_Passage to read_.
::::

SurfaceFlaw
The SurfaceFlaw function is used to detect local intensity variations, which may indicate a flaw, such as a scratch, nick or tear, on the object/part being inspected.
The SurfaceFlaw function is designed to detect areas of local intensity and color variations which are flaws in the production process. The function uses two different types of internal filtering operations (Fast, which is used to detect edge-like flaws, or Light Flaws, Dark Flaws or Light and Dark Flaws, which are used to detect blob-like flaws) to first highlight edges and areas with sudden color or greyscale variations, before establishing a threshold and applying blob analysis to determine whether or not flaws are present.

::::

Output the stretch of the SurfaceFlaw description from "The SurfaceFlaw function is designed" through "flaws are present.", word for word.

_Information shown_.
::::

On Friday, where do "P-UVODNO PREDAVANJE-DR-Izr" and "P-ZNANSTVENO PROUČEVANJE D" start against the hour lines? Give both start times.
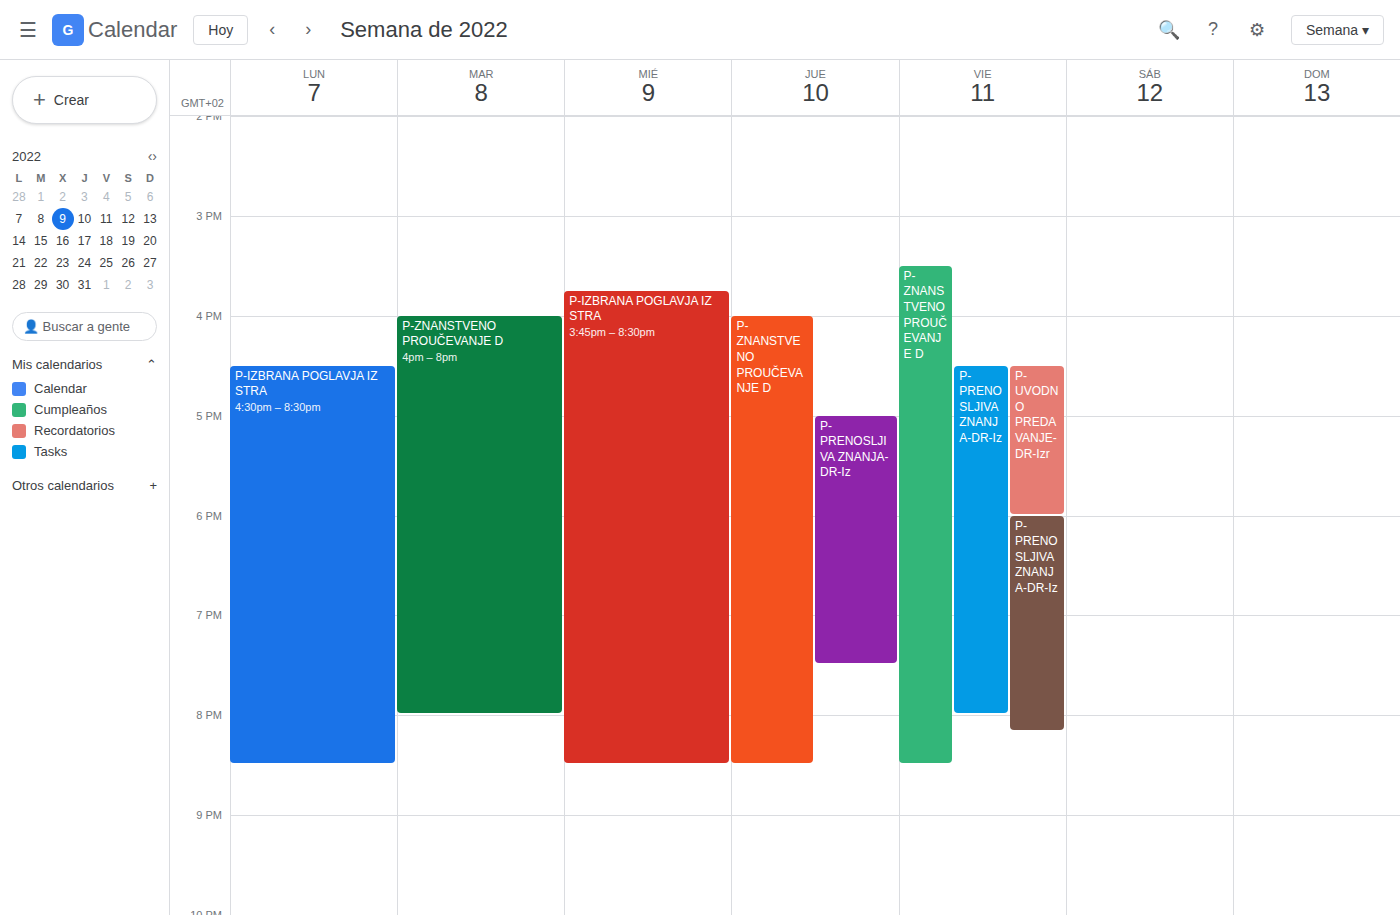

::::

_Result of the exercise_.
The SurfaceFlaw function is designed to detect areas of local intensity and color variations which are flaws in the production process. The function uses two different types of internal filtering operations (Fast, which is used to detect edge-like flaws, or Light Flaws, Dark Flaws or Light and Dark Flaws, which are used to detect blob-like flaws) to first highlight edges and areas with sudden color or greyscale variations, before establishing a threshold and applying blob analysis to determine whether or not flaws are present.